Best Practice

Data written to RCS is cached on fast storage before being written to tape. Policies govern when data is sent from the cache to the tape library, typically this will be when storage thresholds are reached. Data on the first tape library is duplicated to a second library.

How data moves around RCS

Data is sent to a cache before being written to tape.

Writing Data to RCS

Compressing Data

When writing data to tape it is always better to have less larger files instead of more smaller files. This can be accomplished by compressing (archived) your data before uploading it to RCS. The common ways to do this are using the zip and tar utilities. Another reason for compressing data is to avoid quota limit on number of files.

Important

On RCS we are enforcing quota not only on space but also on number of files per TB of data. This is to avoid having a lot of small files being transfered to RCS. We strongly recommend to archive directories into tar or zip bundles when moving them to RCS. See example below.

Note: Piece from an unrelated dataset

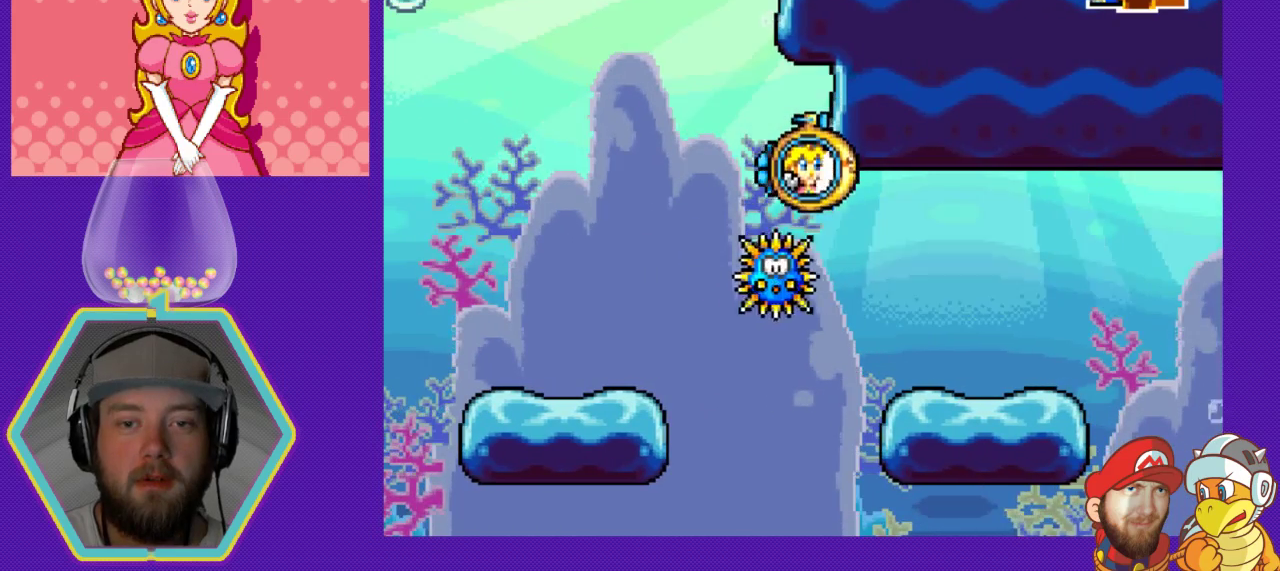
{"buttons": ["DPAD_LEFT"], "events": [[200, "DPAD_LEFT", "down"], [200, "DPAD_RIGHT", "up"], [300, "A", "up"]]}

For users with HPC accounts using tar and ssh: Archive large directory on your local computer with tar and move it to RCS, while splitting it into smaller parts. tar -cvf - $HOME/directory/ | ssh login.hpc.cam.ac.uk 'cd /rcs/project/wjt27/rcs-wjt27-test-project/ && split -b 50G - files.tar.'

The split parts of a file can be joined together again with the “cat” command.

For any user Using SFTP to RCS gateway Archive large directory on your local computer with tar and move it to RCS.

outfile=backup_`date +%Y%m%d_%H%M%S`.tar

tar cvf $outfile $HOME/directory/ && echo "put $outfile" | sftp rcs.uis.cam.ac.uk:/rcs/project/wjt27/rcs-wjt27-test-project/

Copying and packing data from RDS to RCS using tar Archive folder on RDS to RCS. You need to be logged on to HPC login node.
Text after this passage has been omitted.